“And the winner is… La La Land!”
Poor Warren Beatty. Nominated for 14 Academy Awards with one win (Best Director for Reds in 1981) but it’s his role with Faye Dunaway as the presenter for the award of Best Picture at the 2017 Oscar ceremony which will be his legacy with the production… and it wasn’t even his mistake!
When Faye Dunaway read out the wrong card that she was wrongly given by a producer and wrongly awarded the award to Damien Chazelle’s hotly tipped musical La La Land, prompting a mass shuffle of producers to flood the stage (not too soon as they waited long enough for an entire cast and crew to make their way to NOT pick up an award) and correct the mistake. Even more bizarrely, no member of Academy Award production staff announced there had been a mistake and with Bonnie & Clyde standing there looking utterly bemused, it was down to La La Land producer Jordan Horowitz to announce, with an expression of massively suppressed exasperation on his face, that the winner was in fact, Moonlight.
It’s difficult to pinpoint what was the biggest surprise here. That a production as highly polished and produced as the Academy Awards could make such a sloppy mistake or that Moonlight won Best Picture, as The Academy has been criticised and ridiculed over the last 20 years for being viewed as out of touch and lacking a modern viewpoint so it was a surprise to see a piece of LGBTQ+ cinema with an African American cast be recognised with a nomination, let alone win it outright.
The story of a young African American male, shown at 3 different points in his life, a young boy, a teenager and an adult, and the various trials he has to endure (growing up in the middle of a drug epidemic in Miami, losing people close to him as a result of drug addiction and being tormented, bullied and physically assaulted for being gay)
The film features beautiful performances from Ashton Sanders, Naomie Harris and Mahershala Ali, who picked up Best Supporting Actor award for his performance. The cinematography is absolutely stunning with Cinematographer James Laxton and Barry Jenkins, showcasing some fantastic lightwork.
Not only is the content of the film a choice for an Oscar recognition and its incredibly modest box office (Worldwide revenue of $63 million against a $4million budget), the competition that year was stellar, no, it was ridiculous. The other nominations may have won the award in other years.
The previously mentioned, and favourite to win, ‘La La Land’, the true story behind the female mathematicians who helped NASA and America win the space race against the USSR in ‘Hidden Figures’, Denis Villeneuve’s alien masterpiece ‘Arrival’, Jeff Bridges and Chris Pine-helmed modern Western ‘Hell or High Water’, Mel Gibson war epic ‘Hacksaw Ridge’, Casey Affleck’s Oscar-winning turn opposite the always wonderful Michelle Williams in the heartbreaking ‘Manchester By The Sea’ and Denzel Washington’s stage adaptation ‘Fences’.

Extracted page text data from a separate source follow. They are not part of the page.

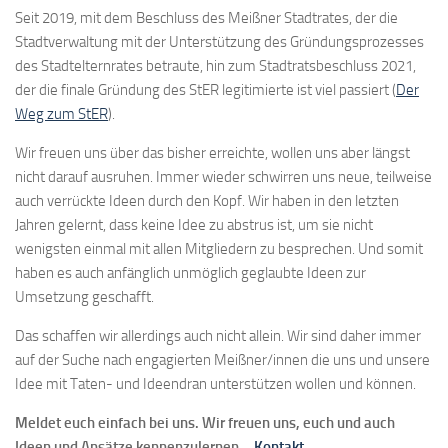
Seit 2019, mit dem Beschluss des Meißner Stadtrates, der die
Stadtverwaltung mit der Unterstützung des Gründungsprozesses
des Stadtelternrates betraute, hin zum Stadtratsbeschluss 2021,
der die finale Gründung des StER legitimierte ist viel passiert (
Der
Weg zum StER
).
Wir freuen uns über das bisher erreichte, wollen uns aber längst
nicht darauf ausruhen. Immer wieder schwirren uns neue, teilweise
auch verrückte Ideen durch den Kopf. Wir haben in den letzten
Jahren gelernt, dass keine Idee zu abstrus ist, um sie nicht
wenigsten einmal mit allen Mitgliedern zu besprechen. Und somit
haben es auch anfänglich unmöglich geglaubte Ideen zur
Umsetzung geschafft.
Das schaffen wir allerdings auch nicht allein. Wir sind daher immer
auf der Suche nach engagierten Meißner/innen die uns und unsere
Idee mit Taten- und Ideendran unterstützen wollen und können.
Meldet euch einfach bei uns. Wir freuen uns, euch und auch
Ideen und Ansätze kennenzulernen –
Kontakt
.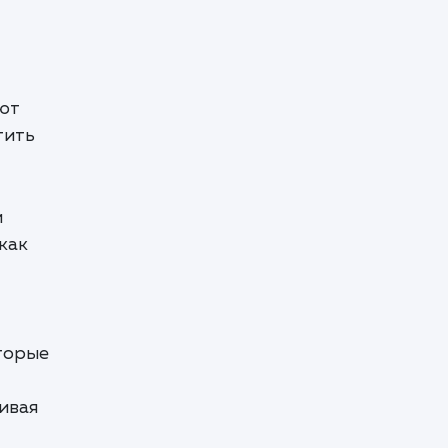
ают
тить
и
как
торые
чивая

So with the big money and star power of their competition, how did Moonlight win?
There are a number of theories. One of which is the Oscars love for an underdog story like Rocky or Slumdog Millionaire, but the film as a whole is an underdog. There is also reported voter fatigue for longstanding favourite and frontrunner La La Land. It had such a lot of acclaim, attention and devotion for such a long time, by the time the Oscars came around, people who didn’t like it REALLY didn’t like it and people who did like it started to question if it was that Oscar-winningly good.
Whilst they are credible and very probable explanations, I don’t think that the backlash against #OscarsSoWhite should be discounted. In the two previous years, the Academy had come under severe scrutiny and criticism for their nominations and the lack of diversity shown. With the inauguration of Donald Trump to the Presidential office, this would be seen as a perfect showing of them not only flaunting their liberal values in the face of Trump but also a demonstration that they were getting their own house in order.
Whilst this may be seen as a cynical view and possibly tokenistic to award Academy Awards to a coming-of-age movie about a young man struggling to suppress his sexuality and sexual awakening with an all-black cast, anyone who has seen Moonlight and appreciates fully just how beautiful it looks, knows that this cynicism is nothing more than a fabrication of intolerant minds accusing the Academy of “wokeness” and would rather have Amy Adams communicating with aliens or Ryan Gosling and Emma Stone dance their way to the big prize than watch it awarded to a story about a homosexual young man growing up in a drug-addled Florida.